• Work to complete:
[a] Can you output everything in the Gantry excerpt from "3. Push the" down to "your Python environment."?
[b] Would you pick up the Gantry excerpt right after its final line and continue it?

*** Opening of Excerpt to read ***

Gantry is for both new and seasoned Beaker users who need to run batch jobs (as opposed to interactive sessions) from a rapidly changing repository, especially Python-based jobs.

*Without* Gantry, this workflow usually looks like this:

1. Add a Dockerfile to your repository.
2. Build the Docker image locally.
3. Push the Docker image to Beaker.
4. Write a YAML Beaker experiment spec that points to the image you just uploaded.
5. Submit the experiment spec.
6. Make changes and repeat from step 2.

This requires experience with Docker, experience writing Beaker experiment specs, and a fast and reliable internet connection.

*With* Gantry, on the other hand, that same workflow simplifies down to this:

1. (Optional) Write a `pyproject.toml`/`setup.py` file, a PIP `requirements.txt` file, a or conda `environment.yml` file to specify your Python environment.

*** Close of Excerpt to read ***
*** Opening of Data listing ***

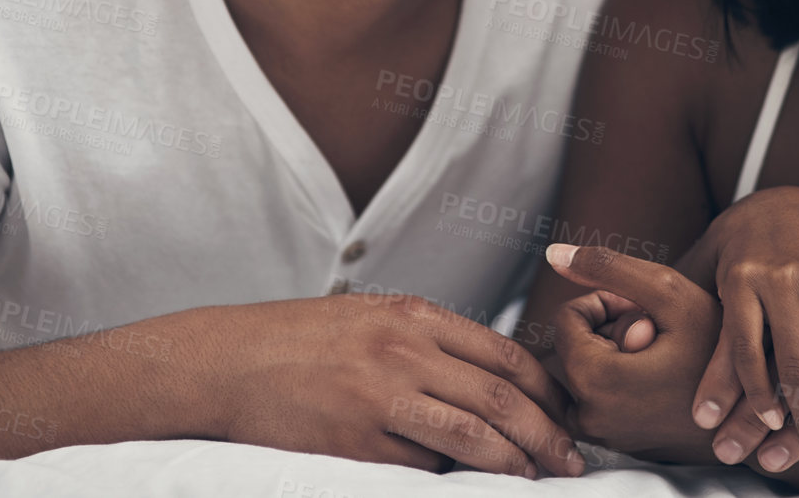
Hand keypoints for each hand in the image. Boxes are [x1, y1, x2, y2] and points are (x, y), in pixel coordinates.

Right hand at [209, 293, 584, 477]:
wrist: (227, 362)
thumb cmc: (301, 341)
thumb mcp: (372, 318)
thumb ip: (429, 342)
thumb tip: (492, 385)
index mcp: (413, 317)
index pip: (504, 353)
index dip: (546, 390)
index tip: (567, 415)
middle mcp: (402, 352)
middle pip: (499, 396)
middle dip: (545, 433)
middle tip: (571, 461)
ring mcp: (379, 399)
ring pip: (470, 435)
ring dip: (512, 463)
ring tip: (534, 479)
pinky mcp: (355, 444)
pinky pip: (419, 466)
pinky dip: (446, 476)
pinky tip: (462, 484)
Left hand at [545, 244, 725, 464]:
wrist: (760, 410)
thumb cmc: (721, 350)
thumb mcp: (670, 294)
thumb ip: (610, 269)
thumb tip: (553, 254)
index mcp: (594, 380)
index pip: (567, 318)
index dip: (605, 302)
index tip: (643, 309)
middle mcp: (589, 417)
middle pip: (577, 346)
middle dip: (612, 329)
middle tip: (659, 334)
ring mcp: (604, 435)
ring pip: (590, 369)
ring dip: (619, 352)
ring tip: (664, 355)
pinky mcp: (619, 443)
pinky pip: (603, 395)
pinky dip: (625, 377)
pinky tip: (663, 377)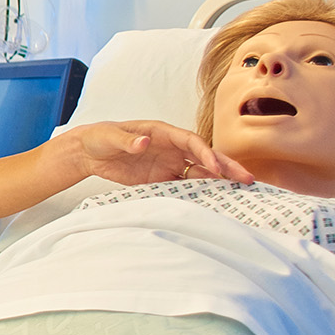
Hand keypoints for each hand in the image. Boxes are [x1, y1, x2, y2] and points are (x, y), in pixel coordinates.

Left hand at [64, 120, 253, 187]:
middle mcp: (171, 147)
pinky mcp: (161, 178)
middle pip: (204, 156)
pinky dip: (199, 192)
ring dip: (218, 182)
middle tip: (247, 179)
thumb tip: (144, 141)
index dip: (205, 153)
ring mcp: (168, 163)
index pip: (191, 142)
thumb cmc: (100, 137)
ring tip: (238, 194)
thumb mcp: (110, 136)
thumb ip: (127, 140)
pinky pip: (184, 185)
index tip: (216, 167)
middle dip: (226, 166)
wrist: (87, 152)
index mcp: (162, 132)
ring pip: (199, 172)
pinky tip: (213, 202)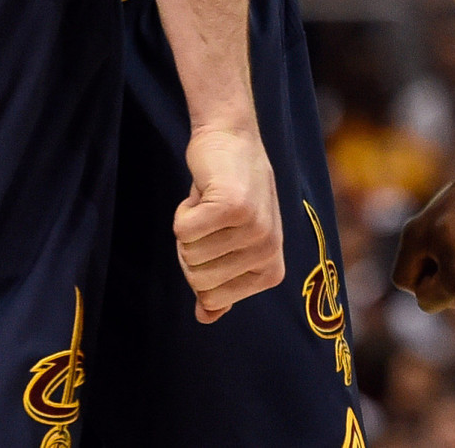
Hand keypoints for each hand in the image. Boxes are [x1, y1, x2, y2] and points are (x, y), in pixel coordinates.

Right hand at [174, 124, 284, 322]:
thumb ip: (221, 282)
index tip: (217, 238)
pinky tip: (204, 192)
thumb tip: (205, 317)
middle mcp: (268, 253)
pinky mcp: (233, 207)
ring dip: (187, 224)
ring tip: (210, 203)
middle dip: (191, 247)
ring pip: (188, 252)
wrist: (232, 138)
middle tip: (210, 218)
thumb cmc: (229, 193)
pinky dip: (183, 210)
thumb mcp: (231, 242)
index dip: (199, 267)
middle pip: (198, 278)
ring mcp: (254, 230)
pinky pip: (183, 230)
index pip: (212, 297)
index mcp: (271, 271)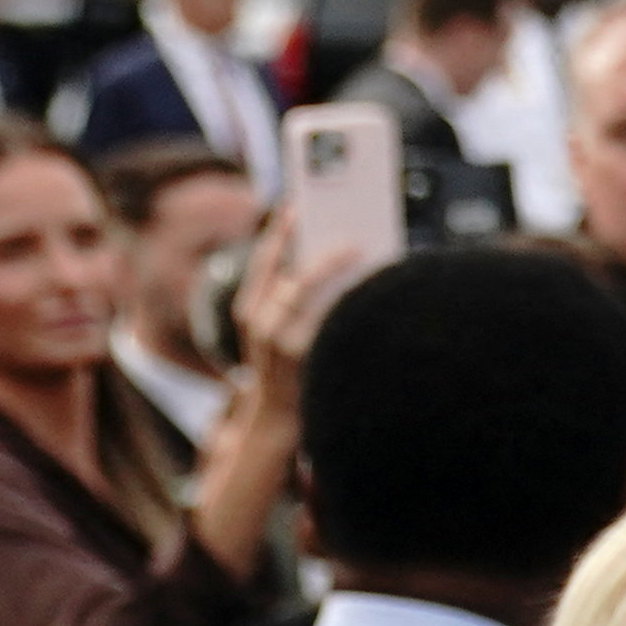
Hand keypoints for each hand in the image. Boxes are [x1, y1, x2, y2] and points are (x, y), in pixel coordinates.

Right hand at [224, 207, 370, 423]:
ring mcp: (284, 346)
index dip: (280, 233)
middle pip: (298, 281)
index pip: (264, 263)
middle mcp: (263, 325)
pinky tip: (376, 297)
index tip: (297, 207)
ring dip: (345, 281)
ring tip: (370, 263)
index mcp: (249, 311)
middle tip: (354, 241)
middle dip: (327, 259)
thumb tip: (337, 262)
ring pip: (317, 303)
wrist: (276, 419)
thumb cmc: (284, 367)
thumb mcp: (274, 331)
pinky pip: (334, 327)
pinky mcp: (309, 362)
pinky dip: (353, 309)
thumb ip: (290, 301)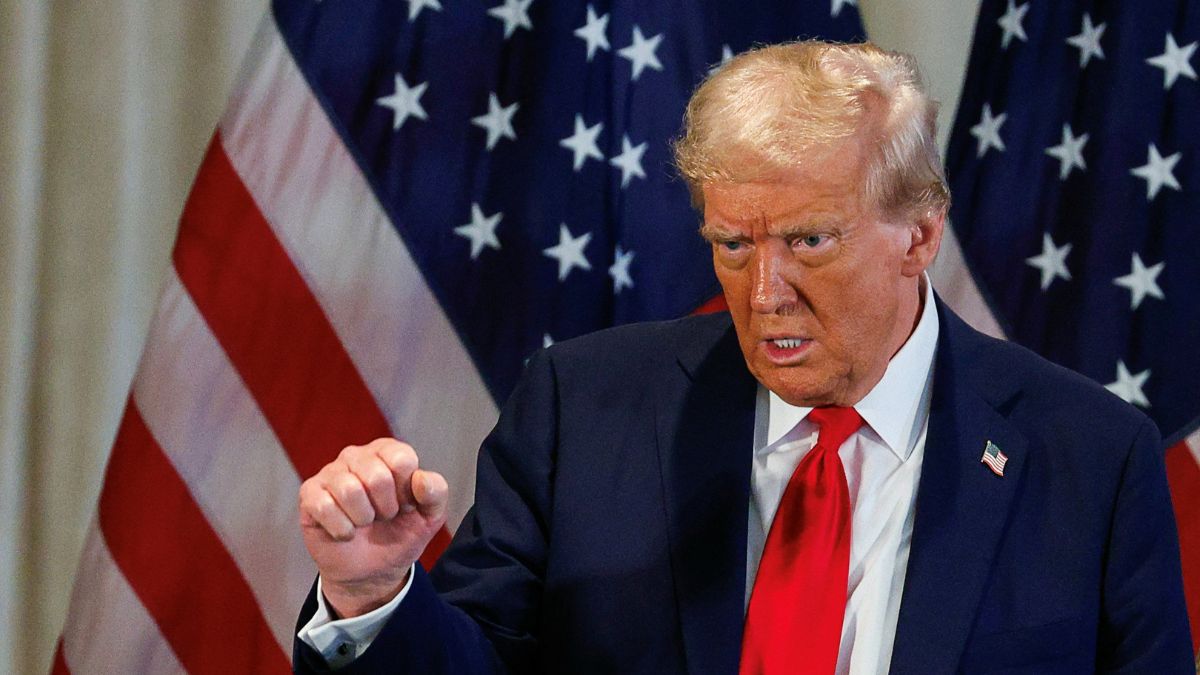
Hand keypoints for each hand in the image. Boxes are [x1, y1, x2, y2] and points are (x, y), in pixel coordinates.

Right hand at [298, 438, 447, 617]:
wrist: (372, 571)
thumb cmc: (400, 535)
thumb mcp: (429, 517)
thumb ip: (436, 493)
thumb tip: (421, 479)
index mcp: (388, 452)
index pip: (402, 459)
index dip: (407, 492)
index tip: (405, 506)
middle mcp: (357, 455)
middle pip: (376, 475)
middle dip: (386, 508)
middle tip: (383, 518)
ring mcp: (330, 473)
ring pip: (349, 490)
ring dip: (363, 519)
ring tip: (364, 523)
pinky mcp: (309, 494)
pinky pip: (324, 506)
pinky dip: (341, 529)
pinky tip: (346, 533)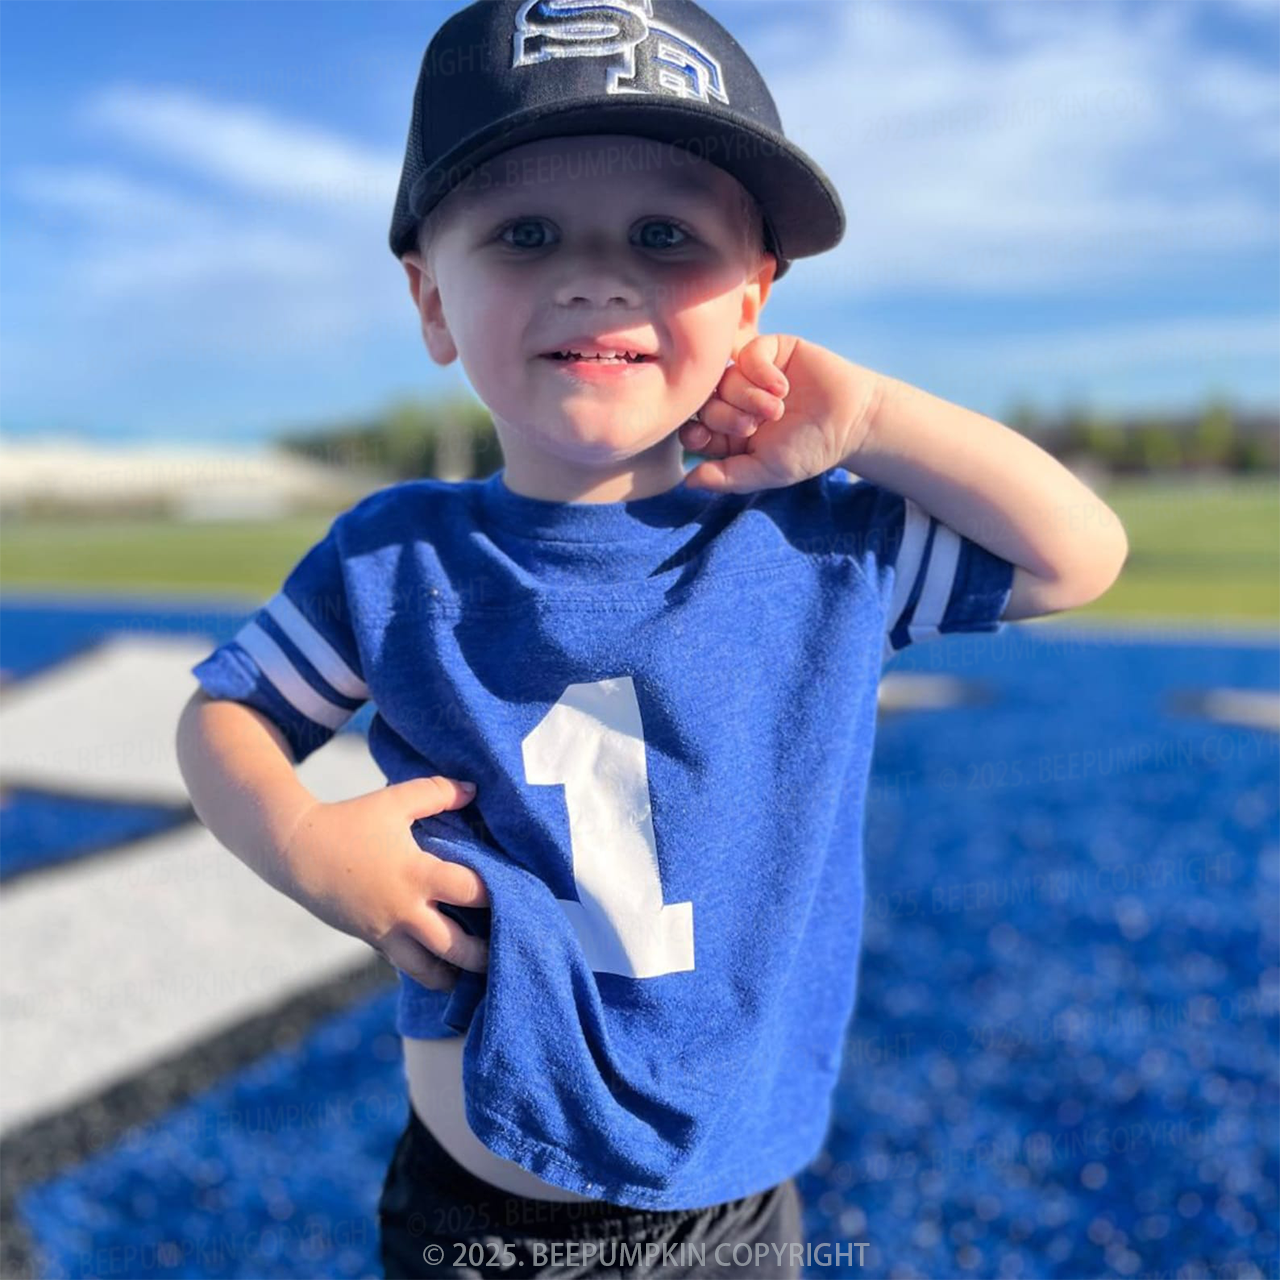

*** Close of Data listing ***

• Task answers:
[a]
3. Push the Docker image to Beaker.
4. Write a YAML Beaker experiment spec that points to the image you just uploaded.
5. Submit the experiment spec.
6. Make changes and repeat from step 2.

This requires experience with Docker, experience writing Beaker experiment specs, and a fast and reliable internet connection.

*With* Gantry, on the other hand, that same workflow simplifies down to this:

1. (Optional) Write a `pyproject.toml`/`setup.py` file, a PIP `requirements.txt` file, a or conda `environment.yml` file to specify your Python environment.

[b]
2. Commit and push your changes.
3. Submit and track a Beaker experiment with the `gantry run` command.
4. Make changes and repeat from step 2.
<!-- end intro -->

## In this README

- 💾 **[Installing](#installing)**
- 🚀 **[Quick start](#quick-start)**
- ❓ **[FAQ](#faq)**

### Additional info

#### 👋 *Examples*

- [Savings results / metrics from an experiment](./examples/metrics)

#### 💻 *For developers*

- [CHANGELOG](https://github.com/allenai/beaker-gantry/blob/main/CHANGELOG.md)
- [CONTRIBUTING](https://github.com/allenai/beaker-gantry/blob/main/CONTRIBUTING.md)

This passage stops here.